When I was in high school and writing a fantasy novel, and two of my cousins and another dear friend were also writing fantasy novels, writing was the most romantic thing on the planet.
I think that almost everything is romantic when you’re in high school, and you have all this energy waiting to be spent, and all this passion to do things as you realize that you are a self who can do things.
We all wrote letters to each other (my cousins lived, sequentially, in Florida, Texas, and Tennessee) and exchanged chapters on a regular basis; and if I could ask for anything as a writer, it would be that self-motivated joy of watching the pages emerge from beneath my fingers, of having a fat stack of them collected next to my bed. The thought of it makes me itch to write a novel.
Inspiration was our friend then, the driving force behind writing. We talked and wrote about it with a capital I. It got us in the car, doing school at the kitchen table (we were also all homeschooled), out walking in the woods. But the best times were late at night when you were almost asleep. It grabbed you, a sudden clarity in the fuzzy, black thoughts that you drop off to, and it was utterly important that you sit up that very moment, no matter how hard it was, and write.

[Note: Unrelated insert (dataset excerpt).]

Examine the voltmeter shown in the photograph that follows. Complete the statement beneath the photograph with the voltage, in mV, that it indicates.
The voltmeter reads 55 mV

At some point I wrote a (needless to say?) very bad poem to Inspiration, an ode that I invented my own stanzaic pattern for (and was I proud of that!), and my fellows loved it. Because this was the sure sign that we were called, chosen to be writers in a world in need of our words: this waking in the middle of the night, this touch of something from beyond ourselves that moved inside of us.
Whatever the external and internal circumstances that lead to this experience, I don’t have it very often any more. I suspect it’s partly because I am no longer a teenager; partly because I don’t write often enough; and partly, I like to think, because I no longer search for it or rely on it. Real writers write whether they’re “inspired” or not, and when it comes, it’s a gift. I get really nostalgic for that inspired time; but I don’t want to relive it. I don’t expect the future to look or feel any more like it than the present does, and that’s good, the way it’s supposed to be.
All of which is pretty commonsense. But you know, tonight I am in my old bed, thinking things about Place and Belonging (which might make it into a blog post), and when I got too sleepy to really think–there it was. A scene. The inside and outside bits. The dialogue, the gestures, the thoughts. Boom.
The latter half escaped me before I got it down, which is frustrating, because it did exactly what I’ve been trying to do since realizing this character existed. But part of the realization was that I simply needed to get my character out of the house, stick him in a room with another character and have them talk. And for the first time in a long while, my eyes popped open, my feet swung out of my bed, and I wrote.
And then wrote a blog post. At 1 a.m. Which I might regret later, but for now I’m hitting publish and then going to sleep.